J. M. Rinaldi1, M. D. Hatch2, W. L. Hennrikus2 1Penn State Hershey Medical Center,College Of Medicine,Hershey, PA, USA 2Penn State Hershey Medical Center,Department Of Orthopaedics,Hershey, PA, USA
Introduction: Previous authors have reported that skull, rib, and corner fractures, and fractures in young children who have not started walking are highly associated with abuse. The purpose of this study is to determine the epidemiology, etiology, and relationship of supracondylar elbow fractures with child abuse.
Methods: 75 consecutive displaced supracondylar elbow fractures were reviewed to determine specific information about the manner in which the injury occurred. Medical records and radiographs were analyzed for demographic and injury data.

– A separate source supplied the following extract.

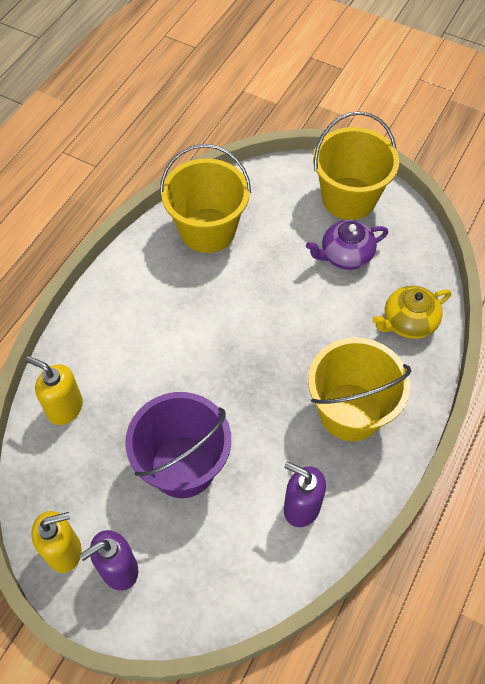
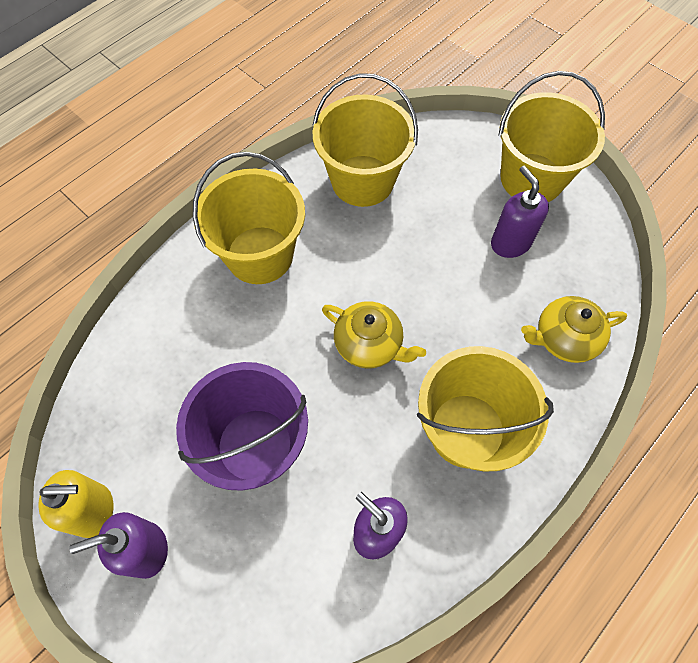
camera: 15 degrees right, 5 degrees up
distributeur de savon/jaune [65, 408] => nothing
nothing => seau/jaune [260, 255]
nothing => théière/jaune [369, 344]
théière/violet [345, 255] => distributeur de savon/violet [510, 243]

Results: 42 males (56%) and 33 females (44%) were studied. The average age was 6 years (range: 1 year 4 months to 12 years 4 months). 2 patients were 1-2 years of age, 3 were 2-3 years of age, and 70 were older than 3. The left elbow was fractured in 45 cases (60%). 87% were right hand dominant, 9% were left hand dominant, and 4% were too young to determine handedness. 58% injured the non-dominant arm. 24 (31%) were Gartland Type 2 and 52 (69%) were Gartland Type 3 fractures. 1 fracture was open. 8 (11%) fractures had a pucker sign. 11% presented with a nerve palsy. 5% presented without a pulse. 7 patients (9%) presented with an additional ipsilateral distal radius fracture. 64 fractures (85%) were transferred from 27 different outside hospitals in 17 counties, while 11 fractures (15%) presented directly to the ED. 35 fractures (47%) occurred at home, 30 (40%) on the school grounds, 4 (5%) in a gymnasium, 4 (5%) in a park, 1 at a farm show, and 1 in a parking lot. 24 fractures were treated between midnight and 8am, 15 were treated between 8am and 5pm, and 33 were treated between 5pm and midnight. All fractures stemmed from a fall, including: playground equipment 29 (39%), furniture 10 (13%), sports 6 (8%), stairs 3 (4%), bikes 3 (4%), and miscellaneous– running and tripping, falling from a toy ball, sled, tree, wagon, fence, bounce house, van, deck, power-wheels car, ATV, and go-cart. The average time from injury to the call for a transfer was 3 hours 5 minutes; transfer acceptance to arrival at ED– 2 hours 1 min; arrival in ED to OR– 5 hours 14 min; injury to OR– 10 hours 20 min; and time to discharge– 16 hours 39 min. Multiple medical professionals including outside ED physicians and orthopaedic surgeons, local ED physicians, local orthopaedic surgeons, residents, and nurses evaluated each patient. Only 1 patient, the youngest patient in the cohort at 1 year 4 months, injured from a fall at home, was reported for possible abuse and the evaluation was negative.
Conclusion: Pediatric elbow supracondylar fractures occur from accidental falls while children are at play. The mechanism involves a fall on the outstretched hand, hyperextension of the elbow, and fracture of the humeral cortex at the supracondylar location. In this population, child abuse was rarely associated with supracondylar elbow fractures.